EXERCISE INSTRUCTIONS:
Where a line below includes the word "pixels", copy that line.

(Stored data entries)

--------------------------------

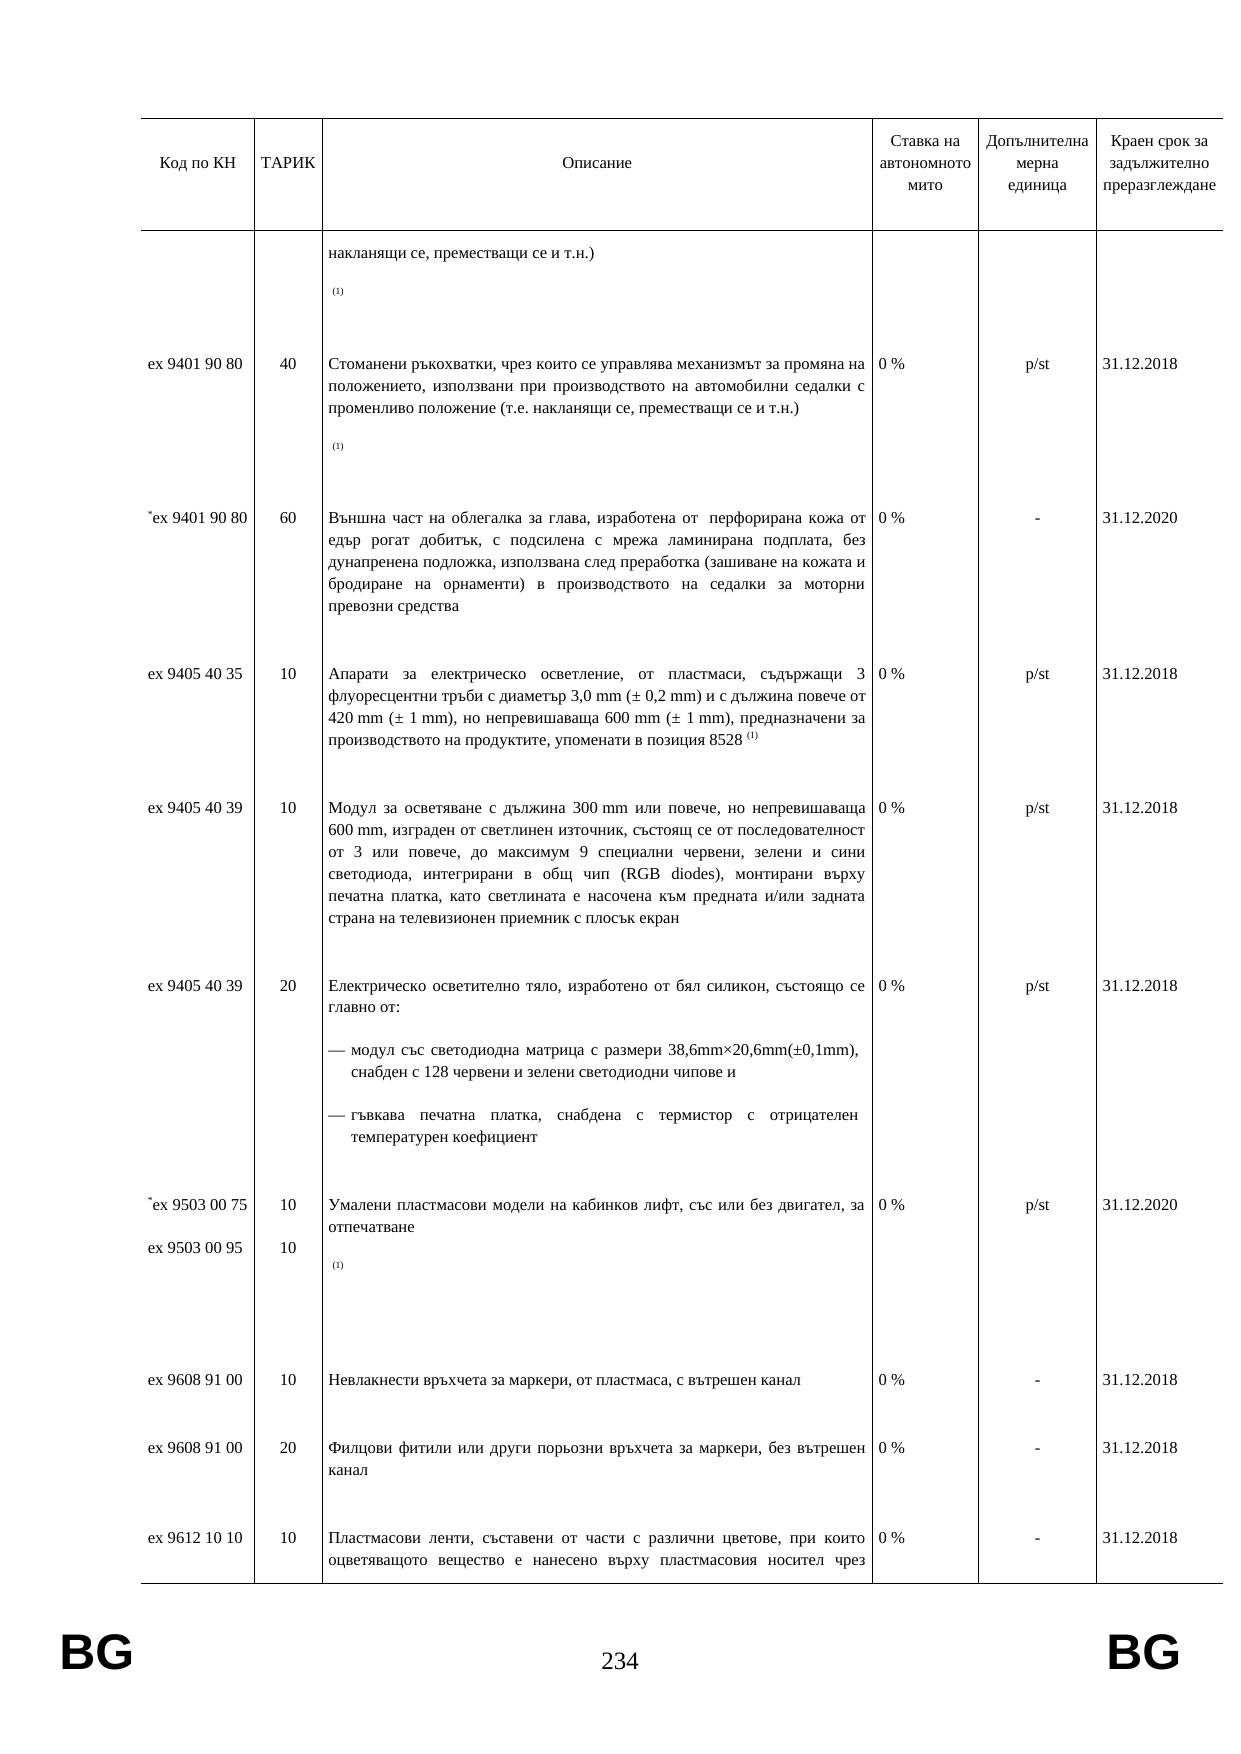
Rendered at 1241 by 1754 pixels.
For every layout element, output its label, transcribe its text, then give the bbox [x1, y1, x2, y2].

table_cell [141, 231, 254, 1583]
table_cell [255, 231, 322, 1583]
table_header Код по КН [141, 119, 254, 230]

--------------------------------

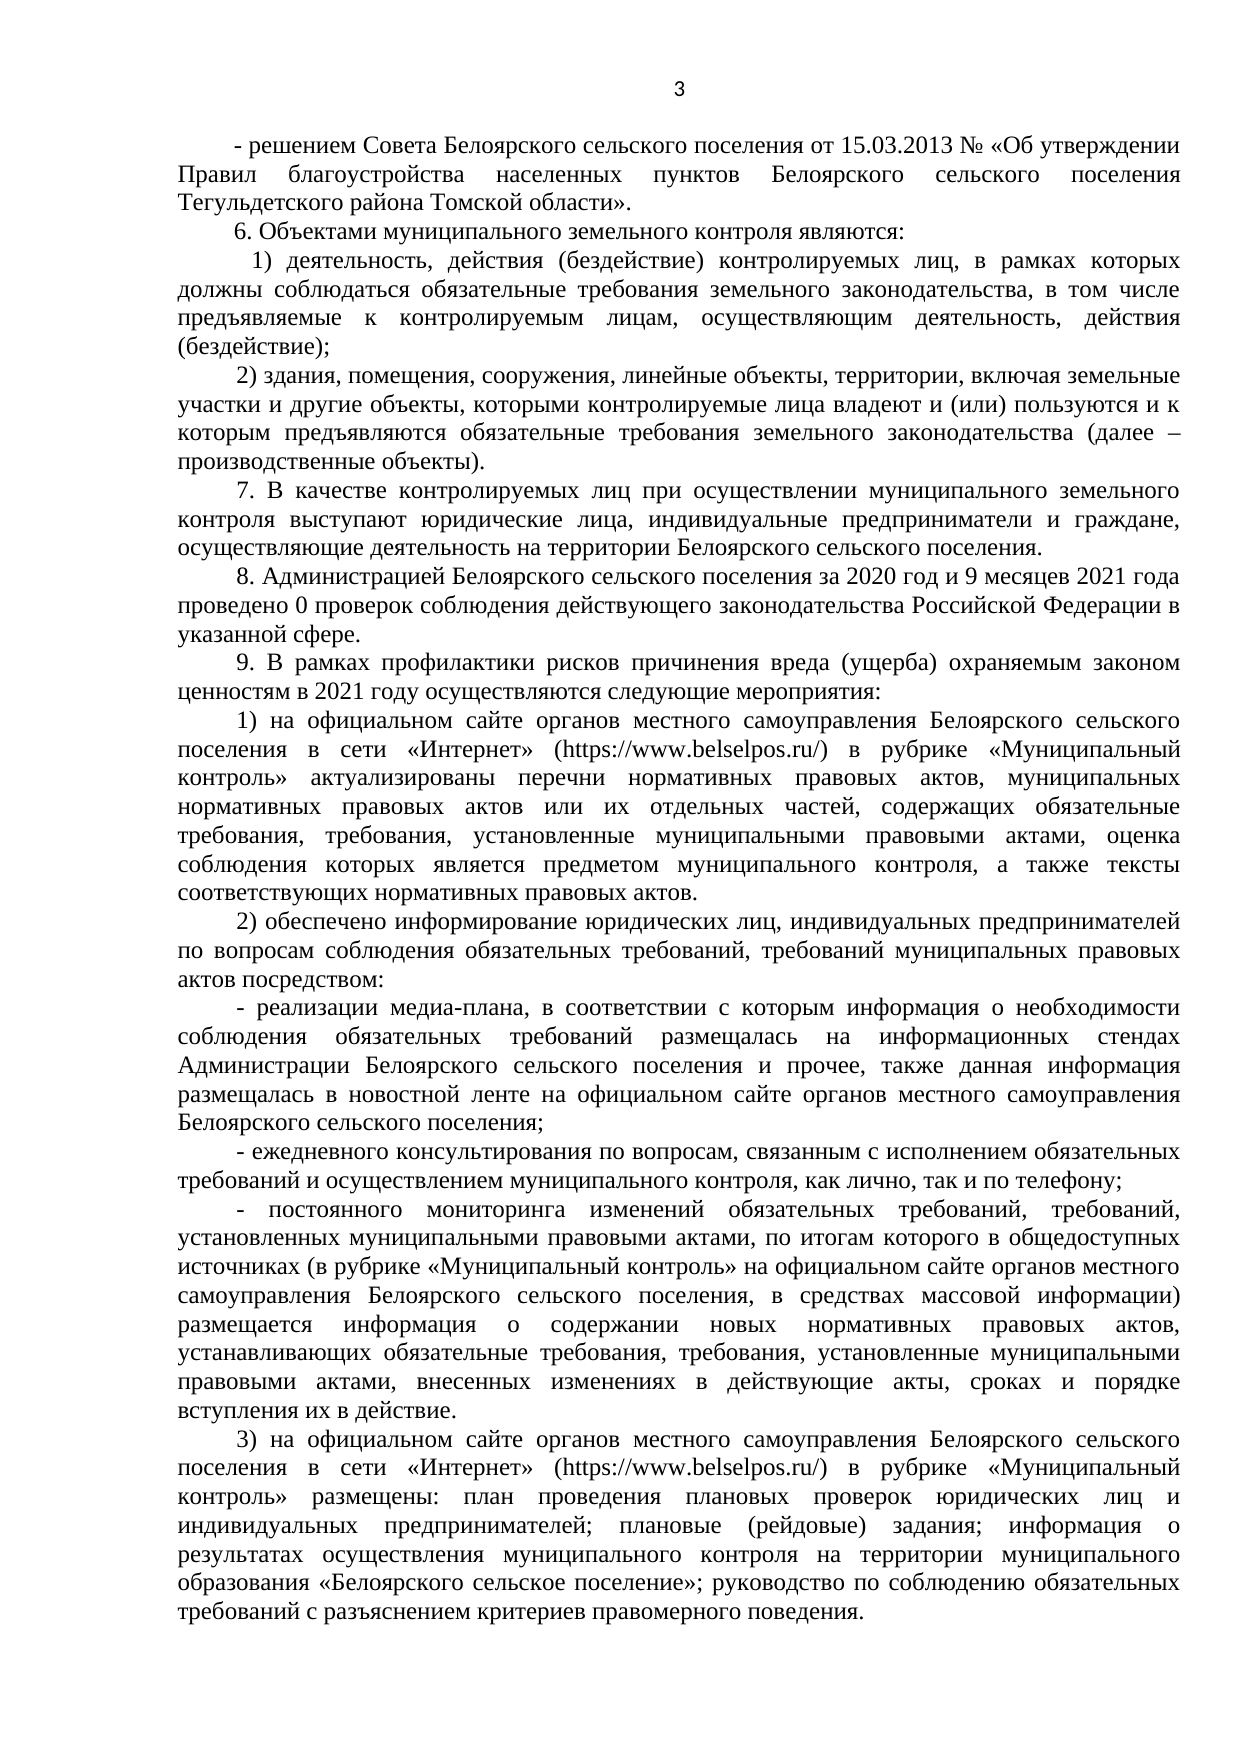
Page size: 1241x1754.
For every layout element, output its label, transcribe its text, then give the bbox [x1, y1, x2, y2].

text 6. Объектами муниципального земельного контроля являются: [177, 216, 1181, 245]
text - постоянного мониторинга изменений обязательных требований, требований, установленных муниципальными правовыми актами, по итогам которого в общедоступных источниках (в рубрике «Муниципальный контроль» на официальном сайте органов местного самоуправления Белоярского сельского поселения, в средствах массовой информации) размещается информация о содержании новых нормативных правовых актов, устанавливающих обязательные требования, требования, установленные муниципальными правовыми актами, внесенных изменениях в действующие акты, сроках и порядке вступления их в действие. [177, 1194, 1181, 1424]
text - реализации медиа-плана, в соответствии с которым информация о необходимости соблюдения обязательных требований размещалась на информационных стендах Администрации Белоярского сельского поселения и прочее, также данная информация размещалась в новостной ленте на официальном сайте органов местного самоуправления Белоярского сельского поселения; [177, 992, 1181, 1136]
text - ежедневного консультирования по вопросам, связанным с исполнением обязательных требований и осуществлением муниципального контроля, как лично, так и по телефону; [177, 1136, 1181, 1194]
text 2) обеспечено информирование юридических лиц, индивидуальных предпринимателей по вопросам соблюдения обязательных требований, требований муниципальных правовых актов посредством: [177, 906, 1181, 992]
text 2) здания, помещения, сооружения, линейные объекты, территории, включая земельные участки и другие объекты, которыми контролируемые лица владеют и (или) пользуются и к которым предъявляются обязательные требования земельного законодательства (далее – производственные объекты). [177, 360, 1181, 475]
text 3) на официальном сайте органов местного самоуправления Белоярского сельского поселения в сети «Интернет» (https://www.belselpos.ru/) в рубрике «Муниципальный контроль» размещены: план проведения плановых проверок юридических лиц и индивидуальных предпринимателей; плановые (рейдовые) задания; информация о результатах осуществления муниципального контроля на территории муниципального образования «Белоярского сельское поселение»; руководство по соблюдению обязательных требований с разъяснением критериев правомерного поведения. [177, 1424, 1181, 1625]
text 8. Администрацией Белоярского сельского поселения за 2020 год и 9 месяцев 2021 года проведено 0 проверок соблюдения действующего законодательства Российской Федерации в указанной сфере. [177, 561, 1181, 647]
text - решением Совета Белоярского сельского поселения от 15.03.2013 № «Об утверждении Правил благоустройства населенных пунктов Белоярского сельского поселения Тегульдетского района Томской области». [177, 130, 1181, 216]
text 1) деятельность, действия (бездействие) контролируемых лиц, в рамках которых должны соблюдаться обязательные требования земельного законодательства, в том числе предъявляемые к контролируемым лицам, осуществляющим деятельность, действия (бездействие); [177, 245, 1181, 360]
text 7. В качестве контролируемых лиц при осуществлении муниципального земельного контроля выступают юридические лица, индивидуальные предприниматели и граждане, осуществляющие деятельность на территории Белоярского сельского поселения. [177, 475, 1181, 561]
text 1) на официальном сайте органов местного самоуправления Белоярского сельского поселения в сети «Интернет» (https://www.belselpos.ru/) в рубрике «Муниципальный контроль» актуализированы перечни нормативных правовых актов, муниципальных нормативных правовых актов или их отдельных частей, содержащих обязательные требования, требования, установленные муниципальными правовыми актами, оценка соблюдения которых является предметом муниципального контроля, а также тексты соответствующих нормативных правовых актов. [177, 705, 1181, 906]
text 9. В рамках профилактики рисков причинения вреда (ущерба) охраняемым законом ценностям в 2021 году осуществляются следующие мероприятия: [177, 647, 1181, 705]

--------------------------------

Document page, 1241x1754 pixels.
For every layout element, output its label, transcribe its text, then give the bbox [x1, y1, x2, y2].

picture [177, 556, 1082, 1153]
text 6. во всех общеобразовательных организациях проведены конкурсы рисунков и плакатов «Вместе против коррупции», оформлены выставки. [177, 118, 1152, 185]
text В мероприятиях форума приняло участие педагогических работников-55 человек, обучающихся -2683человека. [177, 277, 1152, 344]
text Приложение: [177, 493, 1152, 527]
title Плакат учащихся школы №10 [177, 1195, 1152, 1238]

--------------------------------

ANSWER AREA:
Rendered at 1241 by 1754 pixels.
Document page, 1241x1754 pixels.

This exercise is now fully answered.